╭─ GIVEN PASSAGE

Myths and tidbits about high school basketball history

Multi-class basketball that began in the late 1990s killed attendance at games, particularly the tournaments. Girls basketball teams didn't exist at Indiana high schools before the early 1970s. And the first basketball game on Hoosier soil was played in 1894 at a YMCA in Crawfordsville.

All of those are misconceptions, a basketball historian says. So, Hoosier History Live will explore prevailing assumptions about Hoosier high school hoops as well as share tidbits about the history of the sport that has long been part of the state's cultural identity. This will include a look at unusual sites that once served as gyms such as a Studebaker factory in South Bend as well as racial obstacles that confronted a team from Michigan City, Ind., in the 1950s.

Nelson's guest will be Matt Werner, a basketball historian and author based in LaPorte County who is known for his extensive research into the sport's storied past in Indiana. In an in-depth analysis published last March in Nuvo that used data supplied by the Indiana High School Athletic Association (IHSAA), Matt challenged the assumption that the elimination in 1997 of the single-class tournament system in Indiana (immortalized in the movie Hoosiers based on the upset victory in 1954 of tiny Milan High School) killed attendance. Instead, as Matt documented, attendance at tournament games, including sectional, regional and semi-state playoffs, had been in a 25-year slump beginning in 1962, the peak year for tournament attendance. Multi-class basketball, in which Indiana high schools compete against teams of similar size, actually slowed the rate of decline, Matt has concluded.

╰─
╭─ MATERIAL PROVIDED

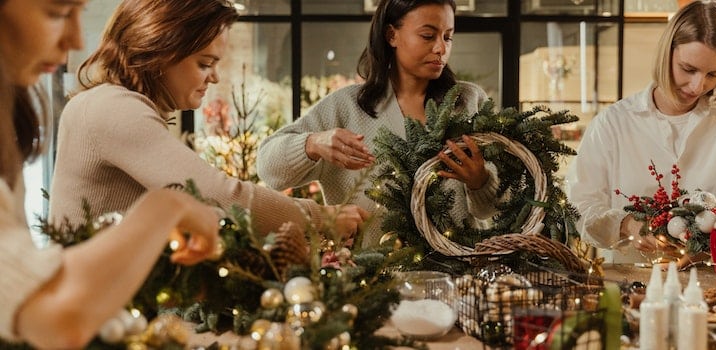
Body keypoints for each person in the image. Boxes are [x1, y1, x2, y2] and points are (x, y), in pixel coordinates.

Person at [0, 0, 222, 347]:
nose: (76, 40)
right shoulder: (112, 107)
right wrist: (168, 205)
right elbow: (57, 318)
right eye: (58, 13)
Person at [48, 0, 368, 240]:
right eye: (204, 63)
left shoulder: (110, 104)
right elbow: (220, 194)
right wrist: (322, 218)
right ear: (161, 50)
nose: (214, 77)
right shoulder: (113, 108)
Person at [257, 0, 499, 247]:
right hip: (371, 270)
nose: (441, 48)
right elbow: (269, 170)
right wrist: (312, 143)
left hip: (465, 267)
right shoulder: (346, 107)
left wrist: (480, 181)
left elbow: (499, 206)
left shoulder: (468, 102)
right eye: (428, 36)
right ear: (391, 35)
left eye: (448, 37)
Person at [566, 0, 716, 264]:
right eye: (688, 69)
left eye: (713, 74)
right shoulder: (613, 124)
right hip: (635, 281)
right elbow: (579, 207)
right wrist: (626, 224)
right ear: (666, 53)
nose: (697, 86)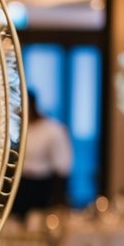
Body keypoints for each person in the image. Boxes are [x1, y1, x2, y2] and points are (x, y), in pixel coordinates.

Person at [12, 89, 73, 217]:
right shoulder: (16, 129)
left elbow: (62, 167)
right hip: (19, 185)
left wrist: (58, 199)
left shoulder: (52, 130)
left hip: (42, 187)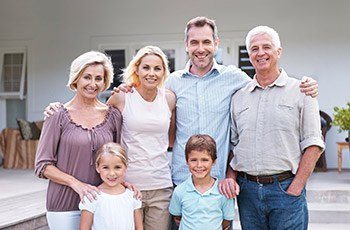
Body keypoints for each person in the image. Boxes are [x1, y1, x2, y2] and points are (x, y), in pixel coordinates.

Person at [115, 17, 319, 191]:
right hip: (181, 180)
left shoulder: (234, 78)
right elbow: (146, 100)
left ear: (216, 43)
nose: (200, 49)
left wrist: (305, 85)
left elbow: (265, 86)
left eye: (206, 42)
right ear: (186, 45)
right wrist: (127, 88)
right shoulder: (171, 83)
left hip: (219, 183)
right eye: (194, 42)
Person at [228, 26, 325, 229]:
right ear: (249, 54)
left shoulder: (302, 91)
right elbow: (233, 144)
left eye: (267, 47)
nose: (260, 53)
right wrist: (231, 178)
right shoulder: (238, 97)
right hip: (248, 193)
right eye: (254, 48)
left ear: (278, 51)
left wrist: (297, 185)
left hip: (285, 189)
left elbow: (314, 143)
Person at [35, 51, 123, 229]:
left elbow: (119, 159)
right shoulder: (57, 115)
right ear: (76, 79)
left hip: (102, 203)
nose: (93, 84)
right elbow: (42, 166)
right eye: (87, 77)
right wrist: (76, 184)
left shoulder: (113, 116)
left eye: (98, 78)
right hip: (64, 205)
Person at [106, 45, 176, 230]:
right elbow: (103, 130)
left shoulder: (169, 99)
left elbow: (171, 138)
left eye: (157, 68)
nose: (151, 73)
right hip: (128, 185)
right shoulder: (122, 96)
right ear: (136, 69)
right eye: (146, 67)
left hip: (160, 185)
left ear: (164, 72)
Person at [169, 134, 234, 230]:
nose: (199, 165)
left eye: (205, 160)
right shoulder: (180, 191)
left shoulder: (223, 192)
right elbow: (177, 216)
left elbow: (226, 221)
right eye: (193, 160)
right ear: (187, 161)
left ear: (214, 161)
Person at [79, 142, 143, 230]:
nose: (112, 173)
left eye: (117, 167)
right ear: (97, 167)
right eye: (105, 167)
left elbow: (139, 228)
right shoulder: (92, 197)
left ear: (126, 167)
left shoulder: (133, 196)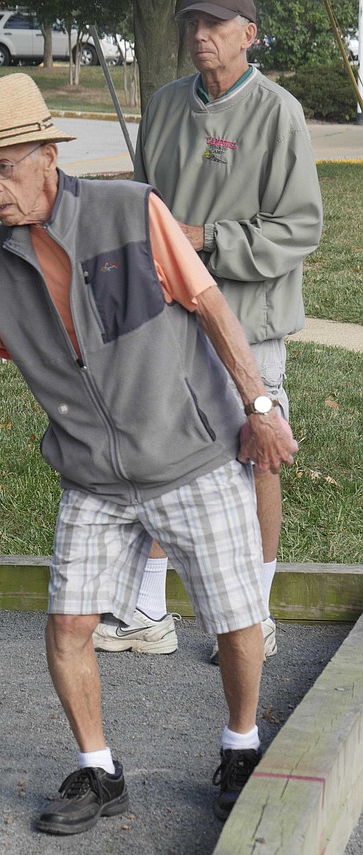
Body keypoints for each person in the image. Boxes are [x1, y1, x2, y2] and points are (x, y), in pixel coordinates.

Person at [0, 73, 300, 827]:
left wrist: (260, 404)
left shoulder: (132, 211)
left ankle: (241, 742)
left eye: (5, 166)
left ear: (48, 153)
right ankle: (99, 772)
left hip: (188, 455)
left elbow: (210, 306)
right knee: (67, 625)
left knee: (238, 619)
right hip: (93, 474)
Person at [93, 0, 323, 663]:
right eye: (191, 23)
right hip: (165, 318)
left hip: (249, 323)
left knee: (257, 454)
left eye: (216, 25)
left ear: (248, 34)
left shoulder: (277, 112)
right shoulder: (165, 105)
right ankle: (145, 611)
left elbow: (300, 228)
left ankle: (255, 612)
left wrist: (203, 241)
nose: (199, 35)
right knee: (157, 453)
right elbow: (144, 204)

╰─

• ASSIGNMENT: Could you repeat the passage from the basketball history text that begins at the words "Multi-class basketball that" and stops after "YMCA in Crawfordsville."? None of the lines above have any bearing here.

• EXERCISE SOLUTION:
Multi-class basketball that began in the late 1990s killed attendance at games, particularly the tournaments. Girls basketball teams didn't exist at Indiana high schools before the early 1970s. And the first basketball game on Hoosier soil was played in 1894 at a YMCA in Crawfordsville.